The Italian general election produced hung parliaments in both of Italy’s two houses. Now political gridlock looms, casting a pall over not just Italy but the rest of the European Union as well. The root cause of this most recent political impasse is the Italian government’s enduring inability to pass any of the economic reforms the country desperately needs if it is to escape the long shadow of the 2008 financial crisis. Italy has experienced a triple-dip recession since 2008, and the IMF believes its economy will not recover to pre-crisis levels of output until 2025. Only one in two young Italians have jobs, while 38 percent of all Italians in the labor force remained unemployed through 2017. A direct result of the prolonged stagnancy of Italy’s economy has been voters steadily abandoning establishment parties like Silvio Berlusconi’s center-right Forza Italia party and Matteo Renzi’s center-left Democratic Party (PD). Now power has shifted to the anti-establishment Five Star Movement (M5S) and to the far-right League, a former northern separatist group has which emerged as the strongest player within the coalition of right-wing parties jostling with M5S to form the next government.

 

Impact

Voters reject painful economic reforms. There are those who see the rise of the anti-establishment parties as a rejection of the painful, if arguably necessary, reforms meant to improve the long-term health of Italy’s debt-laden economy. Italy has a public debt of around 133 percent and is now the second most heavily indebted nation in the European Union, second only to Greece. Yet Italians have opted to vote in either the M5S, which wants to scrap pension reforms and bring in a universal basic income, or a League-led coalition which favors introducing a budget-destroying flat tax of 15 percent and dislikes the euro. These profligate political platforms come after years of high unemployment and non-performing bank loans which have left Italy with one of the highest debt servicing costs in the developed world – the respigsult of Italy’s repeated attempts to skirt its structural economic problems by borrowing heavily and propping up banks laden with toxic debt. The PD managed to pass a modest package of reform measures whilst it was in power, but later its other reforms floundered after a referendum to centralize political power in then-Prime Minister Matteo Renzi’s hands was roundly rejected by Italian voters. The current political gridlock therefore means an unreformed (and some say unreformable) Italy will continue to pose a systemic threat to the euro and the global economy.

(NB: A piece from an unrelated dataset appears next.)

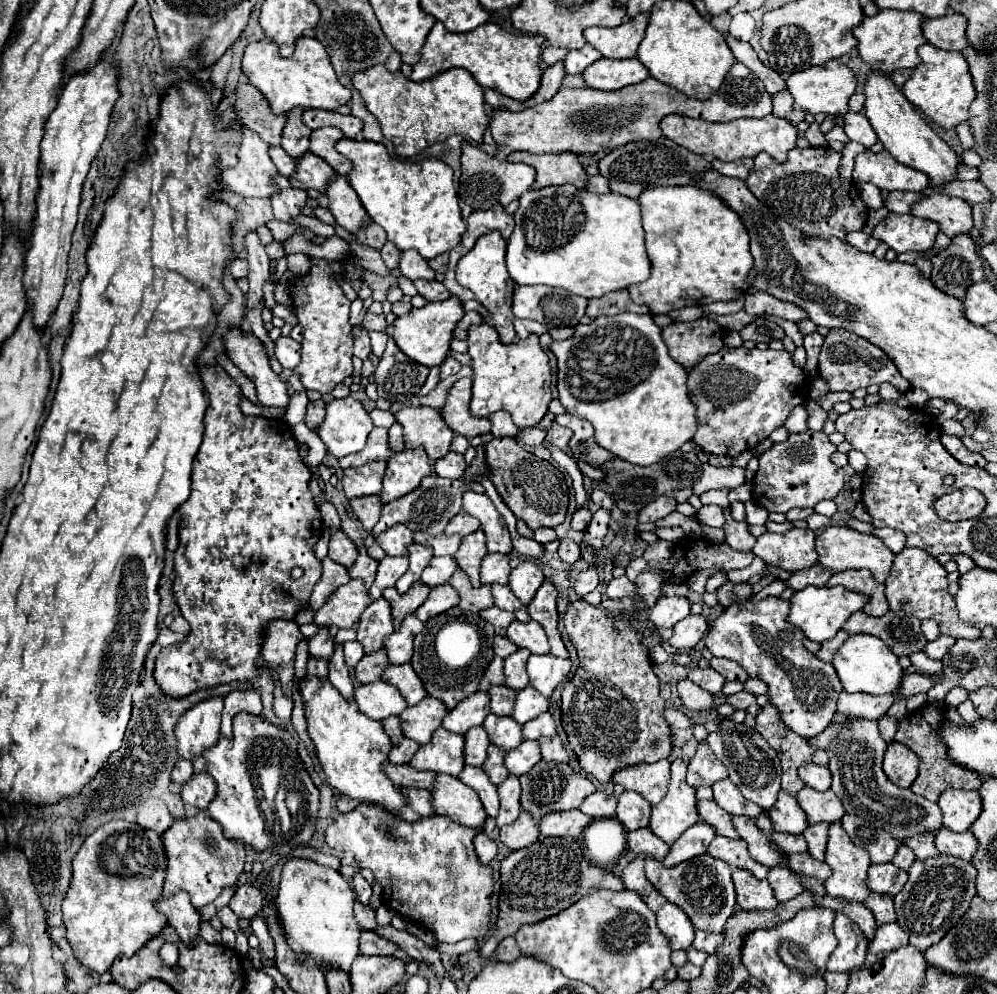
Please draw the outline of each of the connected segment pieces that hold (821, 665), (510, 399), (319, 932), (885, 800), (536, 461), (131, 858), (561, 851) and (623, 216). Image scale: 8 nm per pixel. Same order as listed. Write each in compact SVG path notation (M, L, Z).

A crisis delayed? Part of the reason that Italian voters felt emboldened to reject continued reform is that after years of a generally weak economy, things have finally started to improve over the past few quarters (relative to Italy’s own lackluster performance of the past ten years, and not compared with European neighbors over the same period). Though still facing a huge debt burden, low labor productivity, and a weak banking system, the Italian economy grew by 1.5% in 2017, up from 1.1% in 2016 and the strongest increase in GDP for seven years. Moreover, business and consumer confidence were both strengthening in the run-up to the general election, suggesting that Italians did not believe that a gridlocked election result would spark off an economic crisis and that any risks they were running would only manifest over the longer-term.

 

Forecast

Observers still believe that an unreformed and debt-laden Italy poses the biggest single threat to the stability and survival of the euro zone, as it is too big of an economy to bail out in the same way as Greece. And on this matter, the result of the recent election has done nothing to calm foreign nerves. For example, should a League-led government decide to follow through on its threat to leave the euro zone (which has been bad for Italy’s economy) it could theoretically trigger a break-up of the whole currency bloc. Italy is the third largest economy in the euro and ten times the size of Greece, whose own economic crisis is far from resolved. Any threat to shift to a new Italian currency would lead ratings agencies to downgrade Italy’s credit rating just as it is beginning to recover. Similarly, any M5S government which followed through on scrapping the PD’s limited reforms could expect to trigger an immediate crisis of market confidence right out of the gate. Until Italy’s new government is formed however, a process which could take weeks or months rather than days, most observers are watching to see what policy proposals emerge from the League and M5S as each bids to form the next governing coalition. Ironically the center-right is now bidding for the support of the defeated PD, something which would reassure markets were it to join a German-style “grand coalition,” but which might end up strengthening Italy’s eurosceptic and populist political trends in the longer term.